Stored items
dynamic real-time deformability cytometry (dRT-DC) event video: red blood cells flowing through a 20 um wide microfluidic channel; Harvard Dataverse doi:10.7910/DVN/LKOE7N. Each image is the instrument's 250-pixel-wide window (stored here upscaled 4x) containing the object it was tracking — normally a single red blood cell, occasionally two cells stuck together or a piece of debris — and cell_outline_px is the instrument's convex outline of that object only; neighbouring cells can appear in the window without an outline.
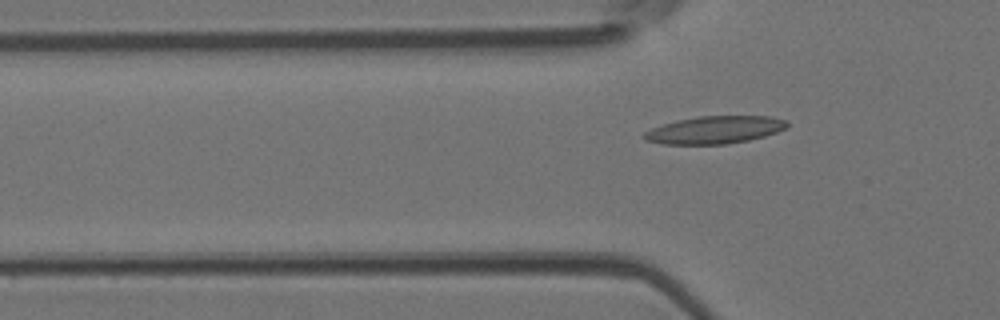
{"species": "Egyptian fruit bat (a non-hibernating species)", "species_latin": "Rousettus aegyptiacus", "temperature_condition": "room temperature", "stored_images_in_passage": 6, "camera_frame_rate_fps": 3000, "um_per_image_px": 0.085, "animal": {"sex": "female"}, "frame": {"image": 1, "passage_image": 6, "time_ms": 1.667, "image_size_px": [1000, 320], "cell_outline_px": [[788, 128], [764, 136], [748, 140], [728, 144], [664, 144], [644, 140], [640, 136], [644, 132], [652, 128], [676, 120], [700, 116], [772, 116], [788, 120]], "centroid_in_image_um": [60.76, 11.04], "position_along_channel_um": 65.0, "area_um2": 23.12}}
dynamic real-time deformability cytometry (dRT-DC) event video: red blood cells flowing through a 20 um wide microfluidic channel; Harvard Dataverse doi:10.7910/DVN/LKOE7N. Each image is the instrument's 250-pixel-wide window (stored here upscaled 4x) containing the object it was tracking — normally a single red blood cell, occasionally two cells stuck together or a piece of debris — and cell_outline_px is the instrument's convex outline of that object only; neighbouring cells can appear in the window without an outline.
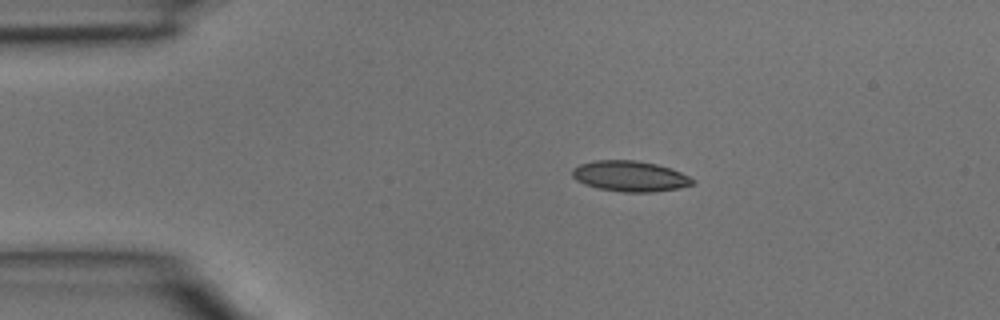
{"species": "common noctule bat (a hibernating species)", "species_latin": "Nyctalus noctula", "temperature_condition": "room temperature", "stored_images_in_passage": 2, "camera_frame_rate_fps": 3000, "um_per_image_px": 0.085, "animal": {"sex": "male", "body_mass_g": 15.6}, "frame": {"image": 1, "passage_image": 1, "time_ms": 0.0, "image_size_px": [1000, 320], "cell_outline_px": [[696, 184], [680, 188], [652, 192], [620, 192], [600, 188], [584, 184], [576, 180], [572, 176], [572, 168], [580, 164], [596, 160], [636, 160], [656, 164], [680, 172], [696, 180]], "centroid_in_image_um": [53.56, 14.98], "position_along_channel_um": 31.4, "area_um2": 21.5}}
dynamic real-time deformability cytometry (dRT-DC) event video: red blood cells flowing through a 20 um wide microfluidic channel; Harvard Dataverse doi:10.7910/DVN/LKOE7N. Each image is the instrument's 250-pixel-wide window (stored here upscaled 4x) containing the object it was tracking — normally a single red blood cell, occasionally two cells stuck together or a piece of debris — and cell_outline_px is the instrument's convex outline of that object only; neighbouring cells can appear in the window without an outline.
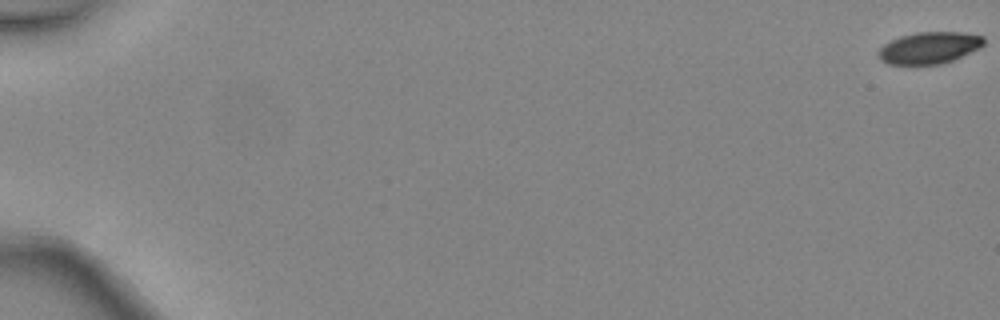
{"species": "common noctule bat (a hibernating species)", "species_latin": "Nyctalus noctula", "temperature_condition": "warm", "stored_images_in_passage": 5, "camera_frame_rate_fps": 3000, "um_per_image_px": 0.085, "animal": {"sex": "female", "body_mass_g": 24.6, "forearm_length_mm": 56.2}, "frame": {"image": 1, "passage_image": 1, "time_ms": 0.0, "image_size_px": [1000, 320], "cell_outline_px": [[984, 44], [980, 48], [952, 60], [940, 64], [888, 64], [880, 60], [880, 48], [884, 44], [900, 36], [916, 32], [960, 32], [984, 36]], "centroid_in_image_um": [79.01, 4.05], "position_along_channel_um": 6.0, "area_um2": 19.31}}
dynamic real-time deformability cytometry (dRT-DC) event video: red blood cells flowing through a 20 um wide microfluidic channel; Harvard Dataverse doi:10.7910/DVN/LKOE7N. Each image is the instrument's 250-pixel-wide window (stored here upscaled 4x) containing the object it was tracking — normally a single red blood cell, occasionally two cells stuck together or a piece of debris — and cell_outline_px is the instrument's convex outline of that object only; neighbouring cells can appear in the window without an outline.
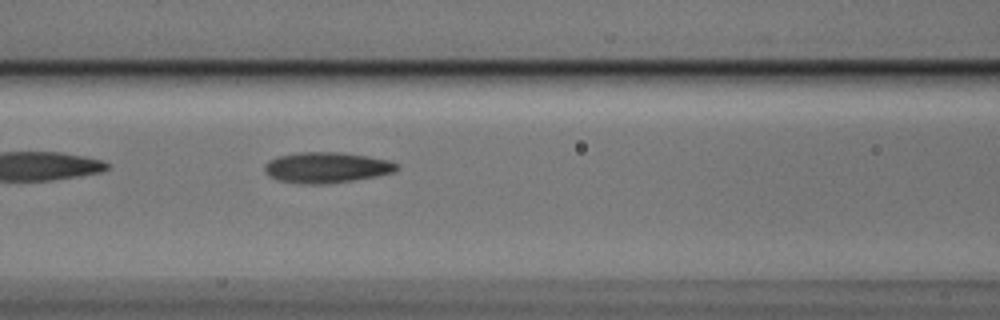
{"species": "Egyptian fruit bat (a non-hibernating species)", "species_latin": "Rousettus aegyptiacus", "temperature_condition": "cold", "stored_images_in_passage": 38, "camera_frame_rate_fps": 3000, "um_per_image_px": 0.085, "animal": {"sex": "male"}, "frame": {"image": 1, "passage_image": 7, "time_ms": 2.0, "image_size_px": [1000, 320], "cell_outline_px": [[400, 168], [396, 172], [376, 176], [352, 180], [324, 184], [304, 184], [276, 180], [268, 176], [264, 172], [264, 164], [268, 160], [280, 156], [300, 152], [340, 152], [388, 160], [400, 164]], "centroid_in_image_um": [27.75, 14.24], "position_along_channel_um": 138.9, "area_um2": 23.76}}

◆ TASK INSTRUCTIONS: Repeat all the data as it stands, dropping any images it holds.

◆ ANSWER TO THE PROBLEM:
dynamic real-time deformability cytometry (dRT-DC) event video: red blood cells flowing through a 20 um wide microfluidic channel; Harvard Dataverse doi:10.7910/DVN/LKOE7N. Each image is the instrument's 250-pixel-wide window (stored here upscaled 4x) containing the object it was tracking — normally a single red blood cell, occasionally two cells stuck together or a piece of debris — and cell_outline_px is the instrument's convex outline of that object only; neighbouring cells can appear in the window without an outline.
{"species": "Egyptian fruit bat (a non-hibernating species)", "species_latin": "Rousettus aegyptiacus", "temperature_condition": "room temperature", "stored_images_in_passage": 6, "camera_frame_rate_fps": 3000, "um_per_image_px": 0.085, "animal": {"sex": "female"}, "frame": {"image": 1, "passage_image": 6, "time_ms": 1.667, "image_size_px": [1000, 320], "cell_outline_px": [[788, 128], [764, 136], [748, 140], [728, 144], [664, 144], [644, 140], [640, 136], [644, 132], [652, 128], [676, 120], [700, 116], [772, 116], [788, 120]], "centroid_in_image_um": [60.76, 11.04], "position_along_channel_um": 65.0, "area_um2": 23.12}}
dynamic real-time deformability cytometry (dRT-DC) event video: red blood cells flowing through a 20 um wide microfluidic channel; Harvard Dataverse doi:10.7910/DVN/LKOE7N. Each image is the instrument's 250-pixel-wide window (stored here upscaled 4x) containing the object it was tracking — normally a single red blood cell, occasionally two cells stuck together or a piece of debris — and cell_outline_px is the instrument's convex outline of that object only; neighbouring cells can appear in the window without an outline.
{"species": "common noctule bat (a hibernating species)", "species_latin": "Nyctalus noctula", "temperature_condition": "room temperature", "stored_images_in_passage": 2, "camera_frame_rate_fps": 3000, "um_per_image_px": 0.085, "animal": {"sex": "male", "body_mass_g": 15.6}, "frame": {"image": 1, "passage_image": 1, "time_ms": 0.0, "image_size_px": [1000, 320], "cell_outline_px": [[696, 184], [680, 188], [652, 192], [620, 192], [600, 188], [584, 184], [576, 180], [572, 176], [572, 168], [580, 164], [596, 160], [636, 160], [656, 164], [680, 172], [696, 180]], "centroid_in_image_um": [53.56, 14.98], "position_along_channel_um": 31.4, "area_um2": 21.5}}
dynamic real-time deformability cytometry (dRT-DC) event video: red blood cells flowing through a 20 um wide microfluidic channel; Harvard Dataverse doi:10.7910/DVN/LKOE7N. Each image is the instrument's 250-pixel-wide window (stored here upscaled 4x) containing the object it was tracking — normally a single red blood cell, occasionally two cells stuck together or a piece of debris — and cell_outline_px is the instrument's convex outline of that object only; neighbouring cells can appear in the window without an outline.
{"species": "common noctule bat (a hibernating species)", "species_latin": "Nyctalus noctula", "temperature_condition": "warm", "stored_images_in_passage": 5, "camera_frame_rate_fps": 3000, "um_per_image_px": 0.085, "animal": {"sex": "female", "body_mass_g": 24.6, "forearm_length_mm": 56.2}, "frame": {"image": 1, "passage_image": 1, "time_ms": 0.0, "image_size_px": [1000, 320], "cell_outline_px": [[984, 44], [980, 48], [952, 60], [940, 64], [888, 64], [880, 60], [880, 48], [884, 44], [900, 36], [916, 32], [960, 32], [984, 36]], "centroid_in_image_um": [79.01, 4.05], "position_along_channel_um": 6.0, "area_um2": 19.31}}
dynamic real-time deformability cytometry (dRT-DC) event video: red blood cells flowing through a 20 um wide microfluidic channel; Harvard Dataverse doi:10.7910/DVN/LKOE7N. Each image is the instrument's 250-pixel-wide window (stored here upscaled 4x) containing the object it was tracking — normally a single red blood cell, occasionally two cells stuck together or a piece of debris — and cell_outline_px is the instrument's convex outline of that object only; neighbouring cells can appear in the window without an outline.
{"species": "Egyptian fruit bat (a non-hibernating species)", "species_latin": "Rousettus aegyptiacus", "temperature_condition": "cold", "stored_images_in_passage": 38, "camera_frame_rate_fps": 3000, "um_per_image_px": 0.085, "animal": {"sex": "male"}, "frame": {"image": 1, "passage_image": 7, "time_ms": 2.0, "image_size_px": [1000, 320], "cell_outline_px": [[400, 168], [396, 172], [376, 176], [352, 180], [324, 184], [304, 184], [276, 180], [268, 176], [264, 172], [264, 164], [268, 160], [280, 156], [300, 152], [340, 152], [388, 160], [400, 164]], "centroid_in_image_um": [27.75, 14.24], "position_along_channel_um": 138.9, "area_um2": 23.76}}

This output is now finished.